:: Requirements ::
Write out every line of each entry below, reproducing it verbatim without alteration.

═══ Data provided ═══

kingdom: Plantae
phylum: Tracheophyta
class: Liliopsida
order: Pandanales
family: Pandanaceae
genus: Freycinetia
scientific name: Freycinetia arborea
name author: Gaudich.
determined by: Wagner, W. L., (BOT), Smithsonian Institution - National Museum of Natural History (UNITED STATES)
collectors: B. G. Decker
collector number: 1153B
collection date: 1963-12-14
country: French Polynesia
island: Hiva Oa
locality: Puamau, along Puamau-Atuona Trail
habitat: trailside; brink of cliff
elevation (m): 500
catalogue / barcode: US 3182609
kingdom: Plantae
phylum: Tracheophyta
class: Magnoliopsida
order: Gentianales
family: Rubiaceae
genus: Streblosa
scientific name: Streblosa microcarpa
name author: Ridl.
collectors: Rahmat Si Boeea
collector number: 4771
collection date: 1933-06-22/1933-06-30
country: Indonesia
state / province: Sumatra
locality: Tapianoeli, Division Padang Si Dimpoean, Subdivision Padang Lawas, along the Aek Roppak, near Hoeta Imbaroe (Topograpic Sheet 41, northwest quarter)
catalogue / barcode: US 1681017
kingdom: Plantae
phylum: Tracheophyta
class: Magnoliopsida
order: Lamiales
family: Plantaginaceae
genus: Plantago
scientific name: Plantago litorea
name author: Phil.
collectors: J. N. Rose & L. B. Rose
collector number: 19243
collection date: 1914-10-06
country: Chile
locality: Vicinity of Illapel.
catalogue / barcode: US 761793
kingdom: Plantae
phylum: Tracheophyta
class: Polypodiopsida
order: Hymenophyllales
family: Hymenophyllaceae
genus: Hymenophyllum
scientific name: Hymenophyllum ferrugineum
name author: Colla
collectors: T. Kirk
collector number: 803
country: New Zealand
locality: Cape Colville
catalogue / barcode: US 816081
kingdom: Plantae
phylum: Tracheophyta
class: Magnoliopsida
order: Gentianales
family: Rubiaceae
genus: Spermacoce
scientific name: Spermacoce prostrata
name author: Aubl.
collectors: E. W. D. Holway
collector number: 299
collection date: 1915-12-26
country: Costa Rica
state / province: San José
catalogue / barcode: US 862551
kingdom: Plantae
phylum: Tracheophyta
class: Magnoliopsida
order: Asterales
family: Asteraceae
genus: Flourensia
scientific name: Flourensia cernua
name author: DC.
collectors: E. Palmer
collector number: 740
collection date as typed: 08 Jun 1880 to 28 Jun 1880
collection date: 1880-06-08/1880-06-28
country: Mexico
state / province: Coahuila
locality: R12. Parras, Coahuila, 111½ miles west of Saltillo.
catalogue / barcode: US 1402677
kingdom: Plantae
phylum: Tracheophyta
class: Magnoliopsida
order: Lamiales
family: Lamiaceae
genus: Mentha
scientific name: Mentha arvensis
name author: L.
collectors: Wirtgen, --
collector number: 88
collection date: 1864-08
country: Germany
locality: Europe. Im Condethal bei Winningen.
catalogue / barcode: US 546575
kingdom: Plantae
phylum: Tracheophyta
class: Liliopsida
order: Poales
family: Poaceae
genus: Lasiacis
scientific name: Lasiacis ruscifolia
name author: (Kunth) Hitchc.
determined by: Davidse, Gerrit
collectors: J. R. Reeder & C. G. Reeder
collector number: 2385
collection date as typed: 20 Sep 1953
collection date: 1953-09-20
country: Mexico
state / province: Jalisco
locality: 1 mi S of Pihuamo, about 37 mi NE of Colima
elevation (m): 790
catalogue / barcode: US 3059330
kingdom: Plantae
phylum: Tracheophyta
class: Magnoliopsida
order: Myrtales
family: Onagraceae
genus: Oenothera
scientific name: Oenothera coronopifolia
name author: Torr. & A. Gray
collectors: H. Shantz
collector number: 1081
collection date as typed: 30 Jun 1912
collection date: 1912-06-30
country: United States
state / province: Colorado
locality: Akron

═══

:: Task output ::
kingdom: Plantae
phylum: Tracheophyta
class: Liliopsida
order: Pandanales
family: Pandanaceae
genus: Freycinetia
scientific name: Freycinetia arborea
name author: Gaudich.
determined by: Wagner, W. L., (BOT), Smithsonian Institution - National Museum of Natural History (UNITED STATES)
collectors: B. G. Decker
collector number: 1153B
collection date: 1963-12-14
country: French Polynesia
island: Hiva Oa
locality: Puamau, along Puamau-Atuona Trail
habitat: trailside; brink of cliff
elevation (m): 500
catalogue / barcode: US 3182609
kingdom: Plantae
phylum: Tracheophyta
class: Magnoliopsida
order: Gentianales
family: Rubiaceae
genus: Streblosa
scientific name: Streblosa microcarpa
name author: Ridl.
collectors: Rahmat Si Boeea
collector number: 4771
collection date: 1933-06-22/1933-06-30
country: Indonesia
state / province: Sumatra
locality: Tapianoeli, Division Padang Si Dimpoean, Subdivision Padang Lawas, along the Aek Roppak, near Hoeta Imbaroe (Topograpic Sheet 41, northwest quarter)
catalogue / barcode: US 1681017
kingdom: Plantae
phylum: Tracheophyta
class: Magnoliopsida
order: Lamiales
family: Plantaginaceae
genus: Plantago
scientific name: Plantago litorea
name author: Phil.
collectors: J. N. Rose & L. B. Rose
collector number: 19243
collection date: 1914-10-06
country: Chile
locality: Vicinity of Illapel.
catalogue / barcode: US 761793
kingdom: Plantae
phylum: Tracheophyta
class: Polypodiopsida
order: Hymenophyllales
family: Hymenophyllaceae
genus: Hymenophyllum
scientific name: Hymenophyllum ferrugineum
name author: Colla
collectors: T. Kirk
collector number: 803
country: New Zealand
locality: Cape Colville
catalogue / barcode: US 816081
kingdom: Plantae
phylum: Tracheophyta
class: Magnoliopsida
order: Gentianales
family: Rubiaceae
genus: Spermacoce
scientific name: Spermacoce prostrata
name author: Aubl.
collectors: E. W. D. Holway
collector number: 299
collection date: 1915-12-26
country: Costa Rica
state / province: San José
catalogue / barcode: US 862551
kingdom: Plantae
phylum: Tracheophyta
class: Magnoliopsida
order: Asterales
family: Asteraceae
genus: Flourensia
scientific name: Flourensia cernua
name author: DC.
collectors: E. Palmer
collector number: 740
collection date as typed: 08 Jun 1880 to 28 Jun 1880
collection date: 1880-06-08/1880-06-28
country: Mexico
state / province: Coahuila
locality: R12. Parras, Coahuila, 111½ miles west of Saltillo.
catalogue / barcode: US 1402677
kingdom: Plantae
phylum: Tracheophyta
class: Magnoliopsida
order: Lamiales
family: Lamiaceae
genus: Mentha
scientific name: Mentha arvensis
name author: L.
collectors: Wirtgen, --
collector number: 88
collection date: 1864-08
country: Germany
locality: Europe. Im Condethal bei Winningen.
catalogue / barcode: US 546575
kingdom: Plantae
phylum: Tracheophyta
class: Liliopsida
order: Poales
family: Poaceae
genus: Lasiacis
scientific name: Lasiacis ruscifolia
name author: (Kunth) Hitchc.
determined by: Davidse, Gerrit
collectors: J. R. Reeder & C. G. Reeder
collector number: 2385
collection date as typed: 20 Sep 1953
collection date: 1953-09-20
country: Mexico
state / province: Jalisco
locality: 1 mi S of Pihuamo, about 37 mi NE of Colima
elevation (m): 790
catalogue / barcode: US 3059330
kingdom: Plantae
phylum: Tracheophyta
class: Magnoliopsida
order: Myrtales
family: Onagraceae
genus: Oenothera
scientific name: Oenothera coronopifolia
name author: Torr. & A. Gray
collectors: H. Shantz
collector number: 1081
collection date as typed: 30 Jun 1912
collection date: 1912-06-30
country: United States
state / province: Colorado
locality: Akron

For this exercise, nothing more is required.